ACTIONS TO TAKE>
A – In two sentences, summarize the roundtable abstract on local and global histories of science.
B – Continue the roundtable abstract on local and global histories of science from its last sentence.

PAGE EXCERPT>
Roundtable: Bridging the Local and the Global through the Histories of Science, Medicine, Technology, and the Environment
Session Abstract
Recent years have seen a proliferation in global and transnational histories. Scholars have moved beyond the nation-state as a primary category of analysis to consider the ways that people, commodities, and ideas traverse geographical borders. Global historians have demonstrated that power and culture do not flow in a one-way direction, unmediated; instead, they emphasize the reciprocal and hybrid nature of exchange. Thinking and practicing history transnationally has become as important to our disciplinary toolkit as the analytical lenses of race, class, and gender.
While we have recognized the value of studying worldly connections, this approach has its drawbacks. When concentrating on the global, there is often a tendency to diminish or overlook the importance of local actors and events. Successfully practicing global history, moreover, can prove difficult. As Isabel Hofmeyr wrote in a 2006 American Historical Review piece, tracing “the movement of objects, people, ideas, and texts” remains a “key methodological challenge in any practice of transnational history.”[1]
As the participants on this roundtable will contend, the histories of science, medicine, technology, and the environment are ideally suited to address these intellectual challenges. Each of the panelists specializes in a different region and explores its relationship to the wider world using one or more of these disciplinary lenses. Through our collective scholarship, we connect local lives and places to broader global processes. As we trace the movement of scientific knowledge and tools across borders, we examine the ways that local actors adapt and modify it to serve their particular needs and interests.

DATA SECTION>
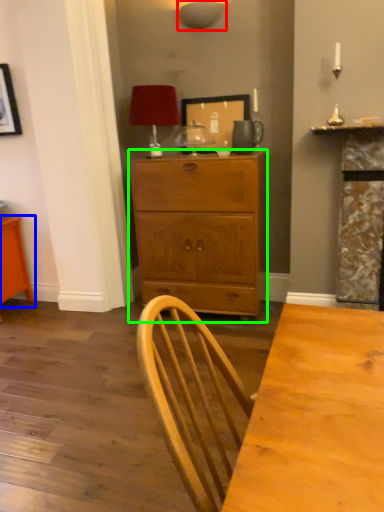
Question: Which object is the farthest from lamp (highlighted by a red box)? Choose among these: vanity (highlighted by a blue box) or chest of drawers (highlighted by a green box).

Choices:
 (A) vanity
 (B) chest of drawers

Answer: (A)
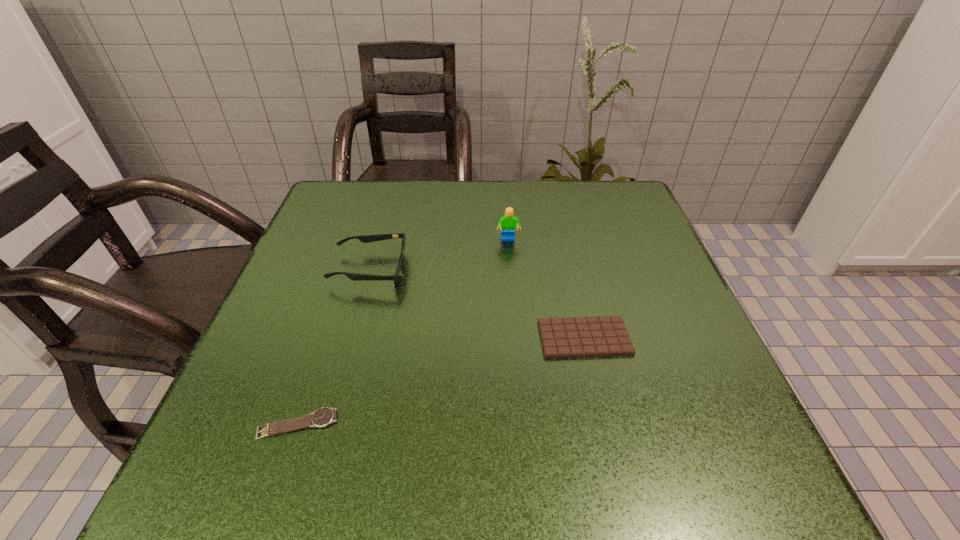
The image size is (960, 540). In order to click on free spot that satisfies the following two spatial constraints: 1. on the front-facing side of the third nearest object; 2. on the left side of the second shortest object in this screenshot , I will do coord(350,338).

ANSWERS TO THE EXERCISE>
A – Global and transnational histories have grown in recent years, moving beyond the nation-state to trace how people, goods, and ideas cross borders, though this focus can overlook local actors and is hard to practice well. The roundtable participants argue that the histories of science, medicine, technology, and the environment suit these challenges, letting them connect local lives and places to global processes and show how local actors adapt knowledge and tools to their own needs.

B –
To discuss these themes in greater detail, we propose a roundtable on the practice of global history through a focus on science, medicine, technology, and the environment. Each of the four participants will first present brief papers based on their original research. Then, we will then open up the session to a discussion with the audience about the issues our work raises.
* Julia Irwin will serve as Chair and Commentator.
* Dora Vargha will examine the ways that vaccines and technologies of polio treatment (e.g. iron lungs) connected Cold War era Hungary to both the Soviet Union and the West.
* Michael Krysko will discuss radio broadcasts from the United States to Latin America and analyze what an international border crossing technology like radio shows us about international borders and national and global identities.
* Jenny Leigh Smith will examine agricultural experts from the United States and the Soviet Union who worked on rural development projects in the emergent postcolonial nations of Indonesia and Ghana.
* Prakash Kumar will discuss Seeds of Globalization and India’s Global Activists
Together, the panelists will show the importance of integrating the histories of science, medicine, technology, and the environment into the burgeoning field of global history.
[1] Isabel Hofmeyr, “AHR Conversation on Transnational History,” American Historical Review 111 (December 2006): 1440–64.